Monday, 29 June 2015

Like a house on fire

Napoleonic warfare had more than its share of town fighting and many of the major battles these were a focal point in the action.  The vivid descriptions of fire, smoke and carnage are abound in battle histories with the phrase"charred remains" somewhere in the final chapter.

Up to this point, we have not dealt with fire and its effects in the rules.  For fun, however, I quickly and without very much effort into them, made a few "the roof on fire" markers using thin black card - from product packaging -  and dyed wool probably designed for burning tank wrecks, and creasing the card in half, these can be placed on the roofs and look OK I think.

When showing these to the boys, immediately the discussion moved to how the rules could be changed/ added to employ these new markers.  Again I kinda put the cart before the horse.  However none of the proposed ideas grabbed me and so I will not complicate the rules with the addition of fire to the combat.  Might still place these on the buildings for fun!

Wednesday, 17 June 2015

Battle of Ligny 200

Well of course I will have to host Ligny 200 being June 16th, 2015 and all!

Yes, the game could have been it's counterpart of Quatre Bras as I placed that battlefield on the other half of my 12 foot long table and if enough players we could have done both at the same time!  But alas, only four could attend; with BobS and his side kick Ian rolling (even vs odds...) to take the Prussians (Ziethen and Pirch respectively) and new players to the rules Peter and Morgan taking (Vandamme and the Guard; Gerard and Milhaud respectively).

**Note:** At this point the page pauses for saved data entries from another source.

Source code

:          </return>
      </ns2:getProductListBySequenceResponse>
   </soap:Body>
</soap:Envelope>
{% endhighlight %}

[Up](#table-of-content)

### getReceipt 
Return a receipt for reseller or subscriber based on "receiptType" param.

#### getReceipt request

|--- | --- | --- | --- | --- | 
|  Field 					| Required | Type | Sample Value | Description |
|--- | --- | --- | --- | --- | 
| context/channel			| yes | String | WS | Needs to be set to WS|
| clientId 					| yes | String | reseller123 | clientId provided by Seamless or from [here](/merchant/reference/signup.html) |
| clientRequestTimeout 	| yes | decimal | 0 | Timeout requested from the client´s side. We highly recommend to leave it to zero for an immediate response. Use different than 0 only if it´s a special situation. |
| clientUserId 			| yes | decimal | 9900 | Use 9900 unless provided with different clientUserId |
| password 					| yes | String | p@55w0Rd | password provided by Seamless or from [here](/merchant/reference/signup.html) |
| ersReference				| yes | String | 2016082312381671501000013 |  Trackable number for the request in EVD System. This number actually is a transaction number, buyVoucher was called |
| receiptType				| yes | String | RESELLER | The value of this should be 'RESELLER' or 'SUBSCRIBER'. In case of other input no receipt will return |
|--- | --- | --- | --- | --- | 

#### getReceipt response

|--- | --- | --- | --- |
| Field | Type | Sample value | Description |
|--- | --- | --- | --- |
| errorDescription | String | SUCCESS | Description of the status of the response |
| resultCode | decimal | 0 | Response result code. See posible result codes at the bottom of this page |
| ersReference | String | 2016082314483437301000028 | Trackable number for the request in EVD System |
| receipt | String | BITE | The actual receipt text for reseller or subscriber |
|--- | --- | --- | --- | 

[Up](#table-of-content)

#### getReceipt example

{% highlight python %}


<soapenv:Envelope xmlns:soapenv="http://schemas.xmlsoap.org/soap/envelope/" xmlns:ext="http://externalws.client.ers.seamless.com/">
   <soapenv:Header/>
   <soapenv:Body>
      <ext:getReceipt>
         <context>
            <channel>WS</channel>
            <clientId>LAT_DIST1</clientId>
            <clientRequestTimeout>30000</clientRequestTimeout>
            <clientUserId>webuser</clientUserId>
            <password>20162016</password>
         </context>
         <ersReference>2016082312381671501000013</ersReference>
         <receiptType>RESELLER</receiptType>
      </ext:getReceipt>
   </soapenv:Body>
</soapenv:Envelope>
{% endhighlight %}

The battle historically was vicious town fighting and lots of artillery fire and this game was no exception with the Prussian's defensive position a cauldron for French artillery fire.  It is a also a very tight battlefield of only 2 and a half miles (4 km) or so where the main fighting occurred.  This translated very well to the tabletop and while the Prussian players complained that there was no maneuver room, and I agreed showing them several maps of the deployment corresponding to the tabletop. Our brigade big bases always translate well proportionally to the deployment maps.
The Prussian "caldron" with Ziethen's corps deployed and Pirch's Corps aligned behind the row of trees. The troops in the upper right (north-east)  of the photo shows elements of Thielemann's corps which I did chose to represent as little was fought due to the terrain and deployments in this area of the battle 

 Ziethen in the fore and Pirch in reserve well behind him and Ian rolling rather poorly for his movement initiative, the French artillery started to do execution on Ziethen's corps.  Peter's slowly developing attack by Vandamme, and Morgan's assault by Gerard on the village of Ligny, whittled Ziethen down until an unfortunate '1' roll on the Corps had him break.  Luckily Blucher suddenly aroused from his slumber extorted Ziethen's men to greater dedication "No retreat, no surrender!!" and provided that commander enough morale to at least hold on.....  or in other words I stepped in as umpire I used nearby Blucher as the excuse to arbitrary give him a few more pips on the Corps Morale so to give him hold orders to continue the game!!
Ex-Berg troops still uniformed in white with officers and some of the troops in regulation Prussian uniforms.
Gerard's corps march upon Ligny

Ironically, BobS would continue on until the French now worn down from their attacks and effective counter-battery fire from both BobS and Ian's Pirch artillery which managed to more up, had them on the brink of loss. Morgan's Gerard's 4th Corps had taken Ligny but destroyed itself doing so and could not get any more infantry to open up the town for Milhaud's cuirassiers to pass.  The Young Guard took St Amand but were weakened in the effort.  Vandamme had some losses but many of remaining elements were dangerous low combat effectiveness.

 On the Prussian side, Ziethen will collapse soon (again...) and Pirch could not defend most of the towns and so allow the fresh French Imperial Guard to move at will.

Napoleon did not get his great victory as he wanted in 1815 and nor did he in this game of 2015 but the Prussians were pounded as well. Hard fought indeed.

Thanks for boys arriving and giving a good game.

Prussian artillery 'moving up' (the large wheel marker representing it's limbered state)  Nicely dramatic gun crew by Perry Miniatures.